Quick Gains After a Smoking Ban

Photo
Credit Scott Bakal

The number of premature births and children’s hospital visits for asthma dropped significantly in parts of the United States, Canada, and Europe barely a year after they enacted smoking bans, researchers reported in The Lancet last week.

The new analysis combined the results of 11 studies encompassing more than 2.5 million births and nearly 250,000 asthma attacks. Experts called it the best evidence to date that legislation creating smoke-free public places and workplaces improves children’s health, even in the womb. The results are “very impressive,” said Dr. Brian Mercer, chairman of obstetrics and gynecology at MetroHealth Medical Center in Cleveland, who noted that half a million American babies are born prematurely each year.

“If you could prevent 10 percent, you’d prevent nearly 50,000 premature babies in the U.S. alone each year,” said Dr. Mercer, who was not involved in the study.

Dr. Vincenzo Berghella, the president of the Society for Maternal-Fetal Medicine, said: “There are over a million babies dying of being born preterm every year in the world. We can make major strides in decreasing that with smoking bans.”

After an exhaustive review of relevant studies spanning 38 years, the researchers analyzed five that looked at perinatal and child health after local smoking bans in North America and six studies conducted after national bans in Europe. Hospital visits for childhood asthma and premature births both declined about 10 percent in the year after smoking bans took effect, the researchers found.

The investigators also pooled data from two studies and found a 5 percent reduction in the number of children born very small for their gestational age after the introduction of smoke-free laws.

An earlier analysis of the impact of smoking bans on adult health demonstrated a 15 percent reduction in cardiovascular events. The new report offers “another very good reason to institute smoking bans in public places,” said Dr. Muktar Aliyu, an associate professor of health policy and medicine at Vanderbilt University who has studied birth outcomes linked to maternal smoking. Only 16 percent of the world’s population is covered by comprehensive smoke-free laws, and 40 percent of children worldwide are routinely exposed to secondhand smoke.

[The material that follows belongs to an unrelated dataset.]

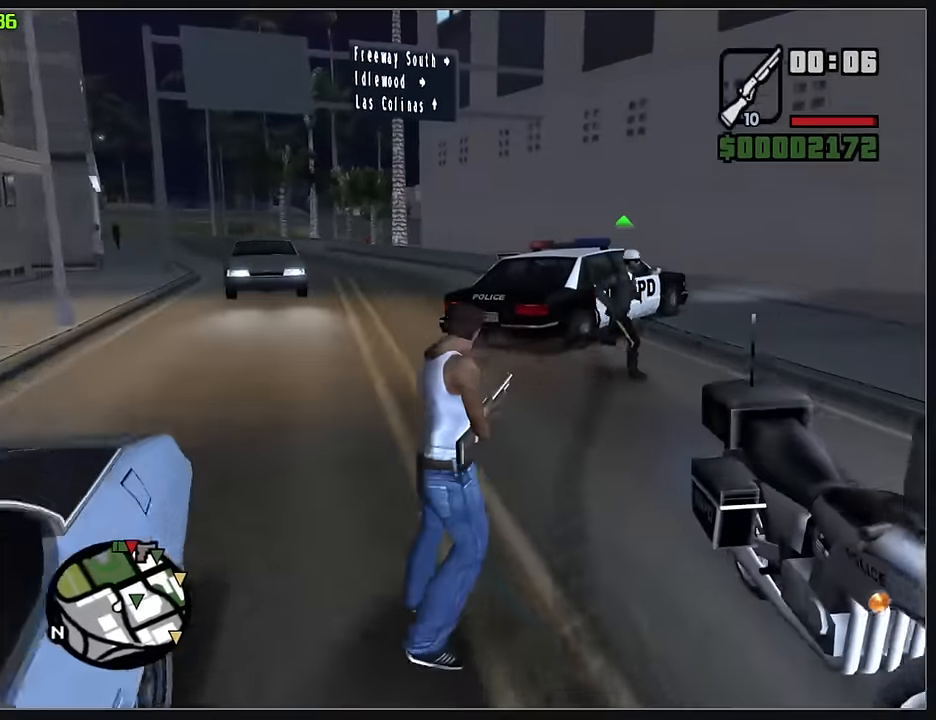
{"keys": [], "mouse": ["left", "right"], "events": []}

Growing up, Dr. Aliyu said, he stifled coughs as his father smoked in the car. “Adults can just walk away or change their environment,” he said. “A child can’t.”

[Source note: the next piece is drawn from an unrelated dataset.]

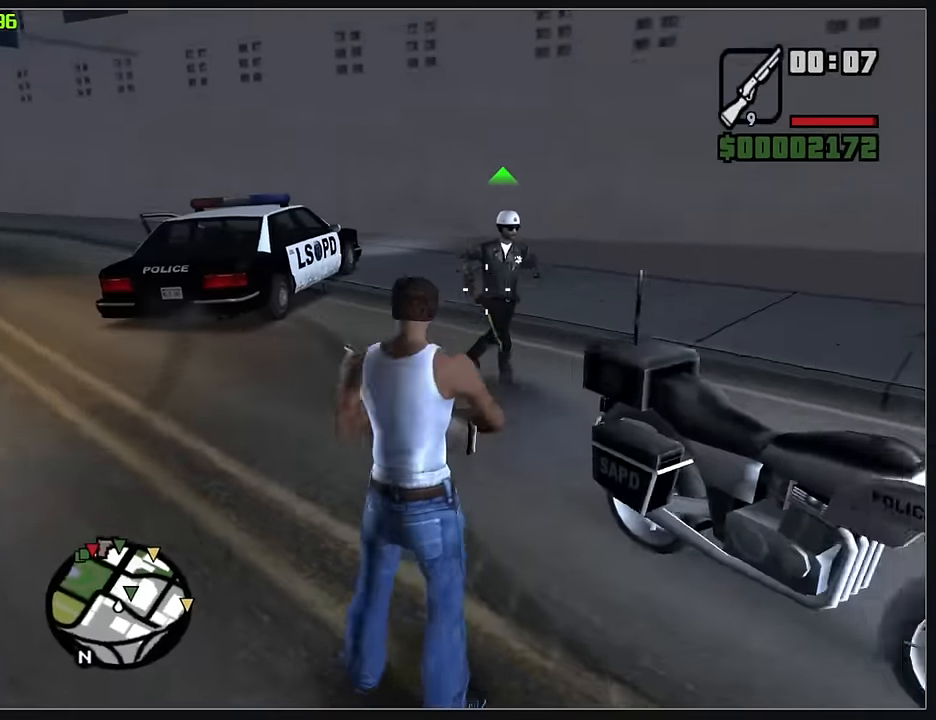
{"keys": [], "mouse": ["left", "right"], "events": []}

Despite fears that bans could lead to more smoking at home, studies have shown the opposite is true.

“Strong smoke-free laws change social norms about smoking, and consequently people implement smoke-free policies in their own homes as well,” said Joanna Cohen, the director of the Institute for Global Tobacco Control at the Johns Hopkins University School of Public Health. That’s probably how “smoke-free policies have such a direct impact on child health,” she added.

A 2006 surgeon general’s report declared that any amount of secondhand smoke was dangerous. Yet “we are still not doing a good enough job at protecting our children from secondhand smoke,” Dr. Cohen said. About half of Americans are protected by complete smoke-free policies in workplaces, restaurants and bars, according to the Americans Nonsmokers’ Rights Foundation, a nonprofit group. In a commentary accompanying the new report, its authors argue that strong tobacco control policies are a way to contain medical costs now, not in a decade or two, as experts used to think.

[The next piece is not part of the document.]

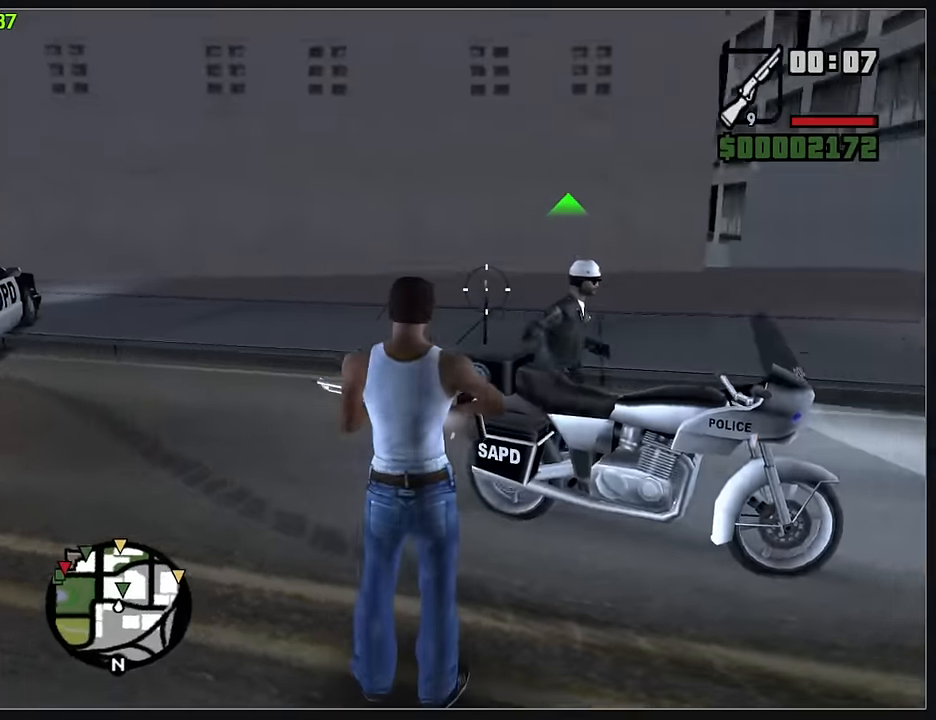
{"keys": [], "mouse": ["left", "right"], "events": []}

Medical expenses for asthma exceeded $50 billion nationwide in 2007. So even a 10 percent decrease in emergency-room visits for asthma could translate into roughly a $5 billion savings, said Dr. Sara Kalkhoran, an internist at the University of California, San Francisco, and a co-author of the commentary.

The new analysis did not prove that smoke-free laws caused the improvements in children’s health. And the researchers didn’t evaluate other factors, like taxation of tobacco products and advertisement bans, which could have contributed, said Dr. Catherine Y. Spong, the director of extramural research at National Institute of Child Health and Human Development.

“We can’t say that every country that does this, that it will help to this degree,” she said, referring to smoking bans in public places. But this “very well-done analysis” again demonstrated “the importance of limiting exposure to smoke for pregnant women and children,” she said.

The authors note that further studies are needed to estimate the effect of smoke-free laws on respiratory tract infections in children, a major problem of secondhand smoke. The authors also cite a “pressing need” for studies of tobacco control laws in low- to middle-income countries.

“Our hope is that this kind of work will catalyze the introduction of smoke-free laws, and as that is done, the opportunity is taken to evaluate their impact and strengthen the evidence,” said Dr. Aziz Sheikh, the senior author of the paper and a health care policy fellow at Brigham and Women’s Hospital in Boston.

Still, Dr. Sheikh and his co-authors concluded, “It is now evident that early-life protection from involuntary secondhand smoke exposure holds great potential to reduce the consequential disease burden.”